#### [Data provided]
╭──
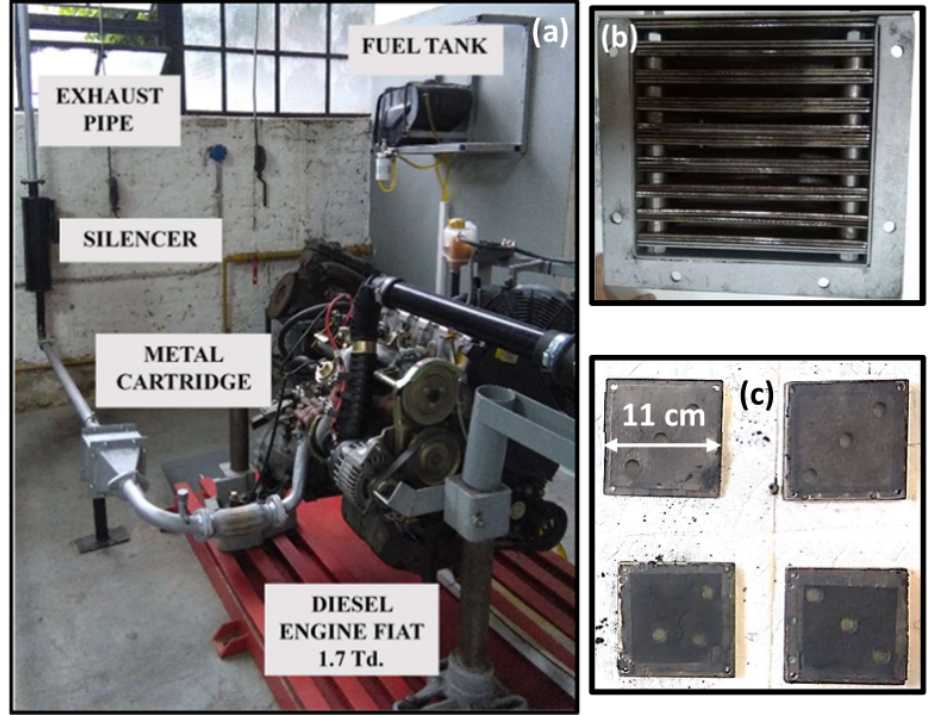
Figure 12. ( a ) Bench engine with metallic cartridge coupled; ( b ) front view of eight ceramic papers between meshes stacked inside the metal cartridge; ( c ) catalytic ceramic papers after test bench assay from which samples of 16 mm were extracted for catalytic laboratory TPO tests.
╰──
╭──
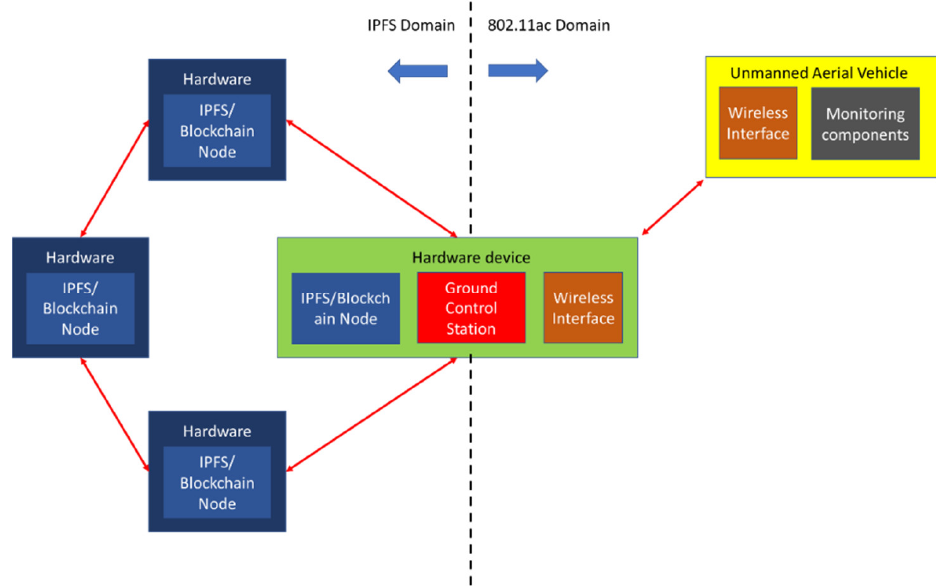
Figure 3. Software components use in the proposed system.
╰──
╭──
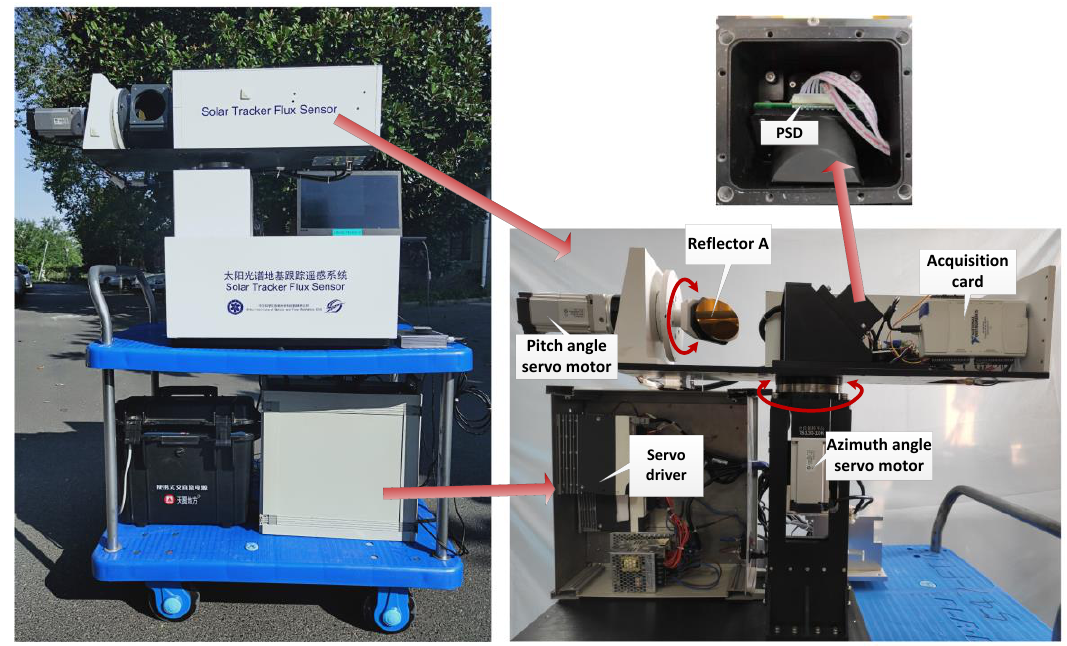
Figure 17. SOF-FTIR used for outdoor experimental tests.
╰──
#### [What you are asked to do]
Return each line in the records that holds the string "tests".

#### [Result below]
Figure 12. ( a ) Bench engine with metallic cartridge coupled; ( b ) front view of eight ceramic papers between meshes stacked inside the metal cartridge; ( c ) catalytic ceramic papers after test bench assay from which samples of 16 mm were extracted for catalytic laboratory TPO tests.
Figure 17. SOF-FTIR used for outdoor experimental tests.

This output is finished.